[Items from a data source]
_ _ _ _ _

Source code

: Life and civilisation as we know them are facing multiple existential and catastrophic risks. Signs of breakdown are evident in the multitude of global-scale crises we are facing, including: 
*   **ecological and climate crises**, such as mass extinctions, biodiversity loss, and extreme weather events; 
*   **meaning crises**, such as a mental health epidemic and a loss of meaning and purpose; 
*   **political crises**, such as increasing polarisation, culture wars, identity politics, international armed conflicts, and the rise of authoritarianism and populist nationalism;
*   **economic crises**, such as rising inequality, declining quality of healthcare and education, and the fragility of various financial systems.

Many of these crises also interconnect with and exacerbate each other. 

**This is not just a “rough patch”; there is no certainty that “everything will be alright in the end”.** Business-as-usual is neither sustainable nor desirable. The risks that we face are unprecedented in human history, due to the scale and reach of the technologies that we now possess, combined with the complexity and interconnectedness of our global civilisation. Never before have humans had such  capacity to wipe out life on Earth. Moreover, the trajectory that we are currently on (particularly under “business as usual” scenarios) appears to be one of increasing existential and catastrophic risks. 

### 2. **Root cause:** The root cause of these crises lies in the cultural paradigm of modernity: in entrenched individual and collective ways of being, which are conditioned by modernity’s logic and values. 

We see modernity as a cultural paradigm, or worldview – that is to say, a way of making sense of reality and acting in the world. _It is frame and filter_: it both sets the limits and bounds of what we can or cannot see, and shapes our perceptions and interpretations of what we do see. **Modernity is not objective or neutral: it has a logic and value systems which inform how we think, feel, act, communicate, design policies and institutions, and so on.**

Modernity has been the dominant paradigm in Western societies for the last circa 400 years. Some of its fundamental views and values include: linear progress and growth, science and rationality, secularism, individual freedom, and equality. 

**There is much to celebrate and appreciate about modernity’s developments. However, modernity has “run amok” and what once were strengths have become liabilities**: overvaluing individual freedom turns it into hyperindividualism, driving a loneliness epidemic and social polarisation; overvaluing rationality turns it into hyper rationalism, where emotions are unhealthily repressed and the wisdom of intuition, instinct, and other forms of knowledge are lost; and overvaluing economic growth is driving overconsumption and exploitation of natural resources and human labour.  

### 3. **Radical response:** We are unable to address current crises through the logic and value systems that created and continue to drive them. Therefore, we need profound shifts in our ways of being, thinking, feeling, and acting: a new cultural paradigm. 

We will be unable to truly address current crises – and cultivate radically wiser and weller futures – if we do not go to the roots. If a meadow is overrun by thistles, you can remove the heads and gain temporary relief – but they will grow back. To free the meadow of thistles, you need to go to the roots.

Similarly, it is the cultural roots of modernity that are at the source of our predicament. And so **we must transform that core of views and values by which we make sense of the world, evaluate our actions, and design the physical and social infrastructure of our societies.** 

_ _ _ _ _

● **WORK ITEM**: Render the lines from the one containing "We will be unable" through the end of the records as a numbered list, leaving out blank lines.

● **RESULT FOR THIS EXERCISE**:
1. We will be unable to truly address current crises – and cultivate radically wiser and weller futures – if we do not go to the roots. If a meadow is overrun by thistles, you can remove the heads and gain temporary relief – but they will grow back. To free the meadow of thistles, you need to go to the roots.
2. Similarly, it is the cultural roots of modernity that are at the source of our predicament. And so **we must transform that core of views and values by which we make sense of the world, evaluate our actions, and design the physical and social infrastructure of our societies.** 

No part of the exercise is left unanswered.